> [REQUIRED ACTION]: Filter the records, keeping every line that has the string "bowl".

> [THE INPUT]:
■ ■ ■ ■ ■
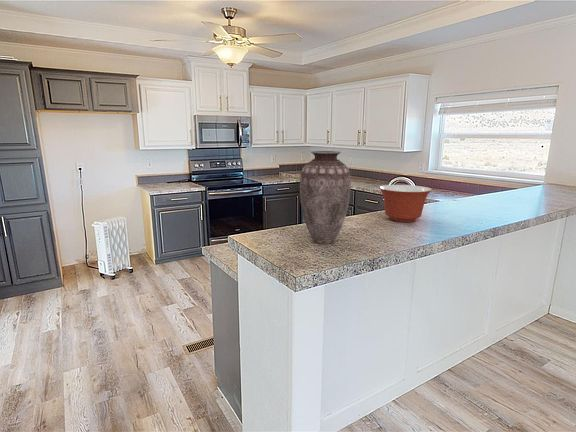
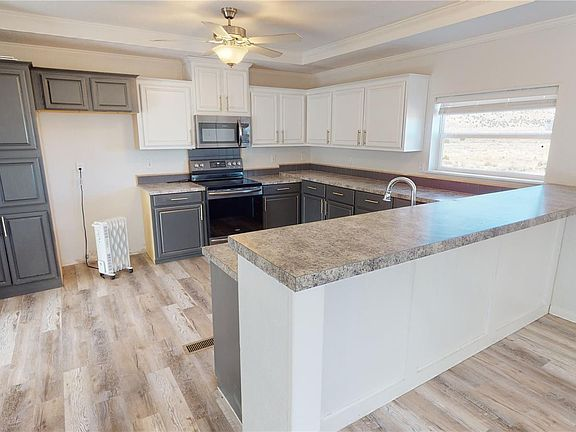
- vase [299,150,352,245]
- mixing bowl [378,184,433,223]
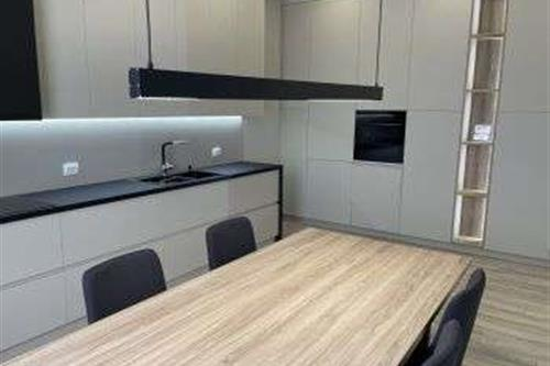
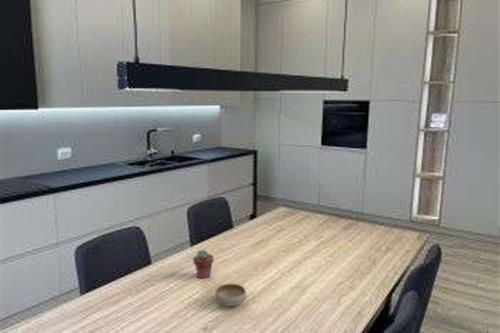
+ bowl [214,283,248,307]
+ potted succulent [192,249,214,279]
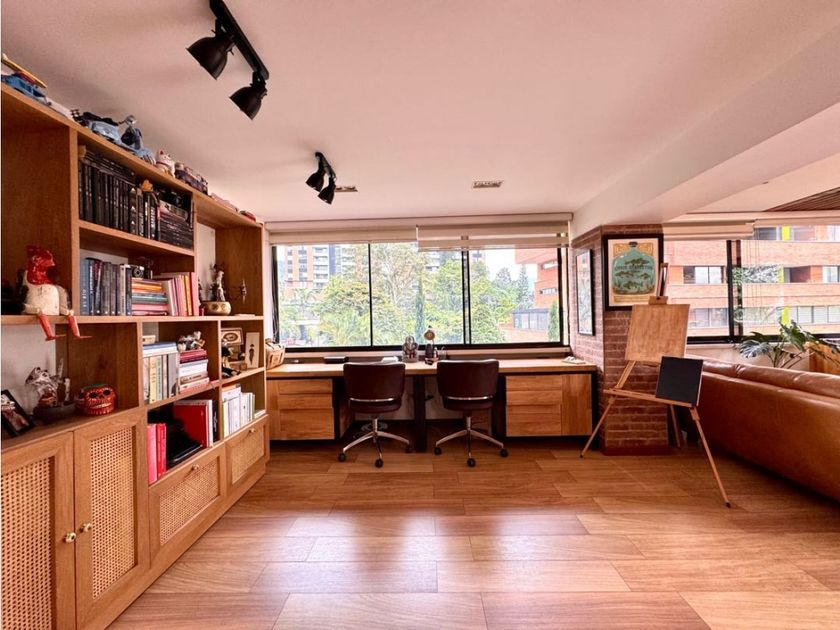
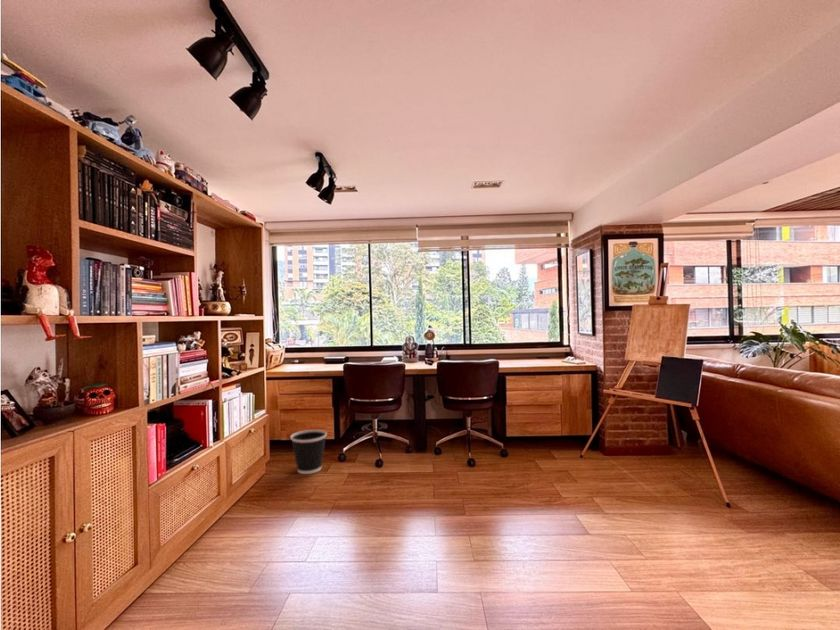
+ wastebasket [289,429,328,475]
■ ■ ■ ■ ■
> [WORKED SOLUTION]:
- mixing bowl [378,184,433,223]
+ bowl [214,283,248,307]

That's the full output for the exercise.